Una carencia, además, particularmente problemática, porque nos devuelve una imagen en el espejo no del todo agradable sobre un elemento nuclear de la convivencia democrática: a la postre, y en contra de la retórica al uso, no parece que nuestras autoridades nos estén considerando a este respecto de modo muy diferente a como nosotros pensamos, con cierta displicencia, que son tratados los ciudadanos de esos lejanos países asiáticos que, como repetimos ritualmente, “pueden adoptar políticas mucho más restrictivas sin problema alguno porque no se sienten en la obligación de rendir cuentas a la población con estándares mínimamente exigentes”.

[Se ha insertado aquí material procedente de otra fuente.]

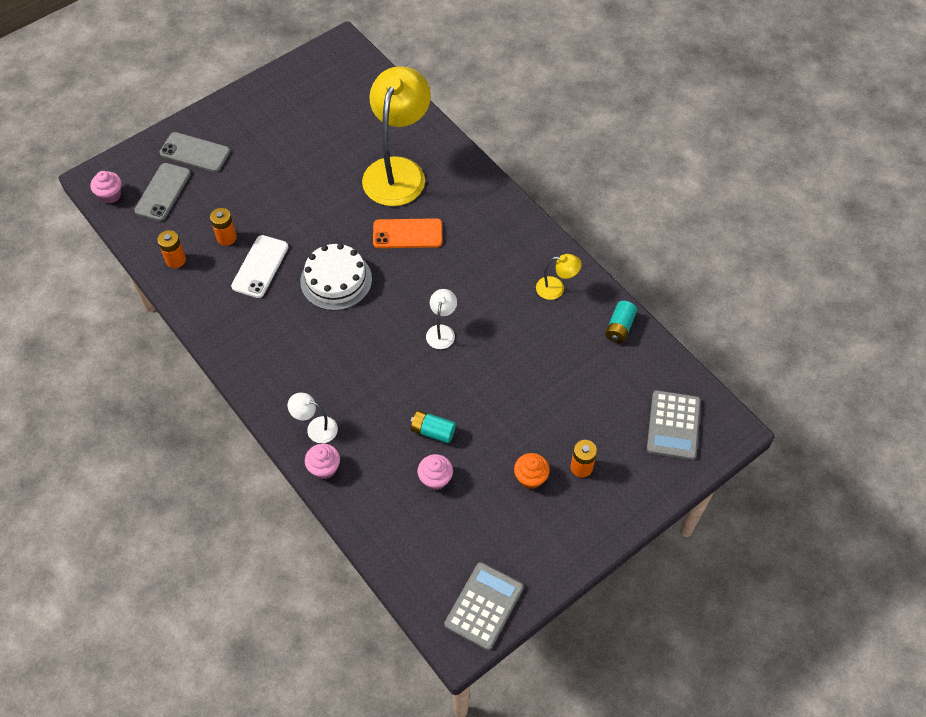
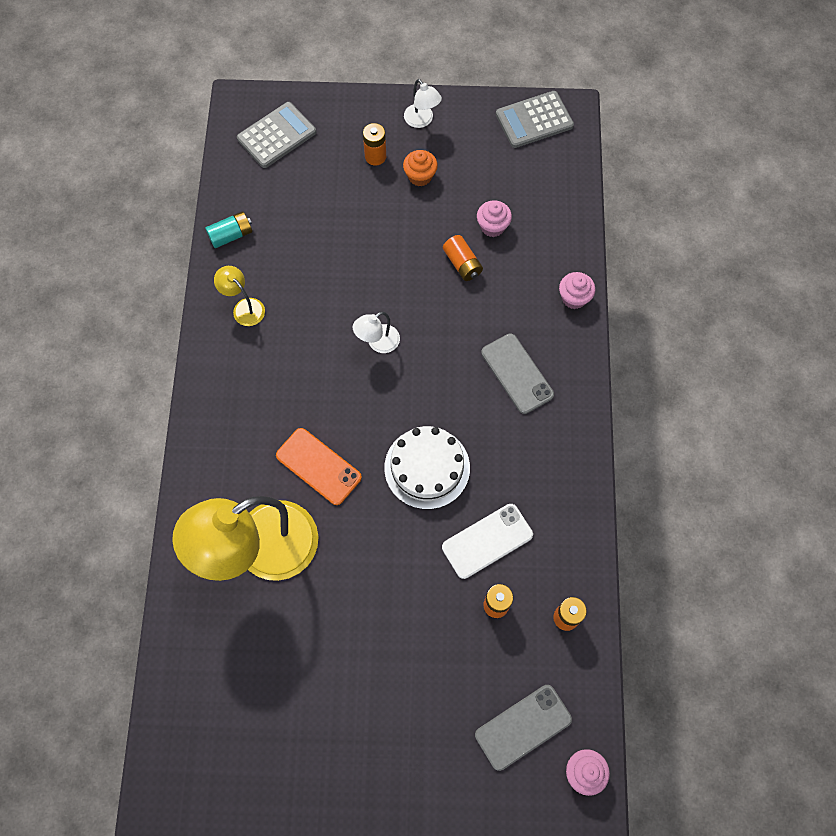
camera: 140 degrees left, 10 degrees up
grey phone [160,132,230,172] -> grey phone moved to [481,333,554,414]
white lamp [288,393,338,443] -> white lamp moved to [404,79,442,128]
turquoise battery [410,410,456,443] -> orange battery [443,235,483,281]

Parece que habremos de empezar a cuestionarnos, un día de estos, qué nos ha revelado la situación que estamos viviendo sobre los que nos aplicamos a nosotros mismos. Porque muy probablemente no son para estar satisfechos. Por mucho que en un caso el consenso generado en las elites y que se impone a la ciudadanía sea tratar de lograr a toda costa la contención del virus y aquí, en cambio, se busque que la economía sufra lo menos posible. No sabemos, aún a día de hoy, muy bien cuál de las dos estrategias es mejor y ni siquiera en qué evaluaciones se han basado nuestras autoridades para optar por uno u otro modelo. Pero sí sabemos que ese proceso ha sido poco o nada participado democráticamente.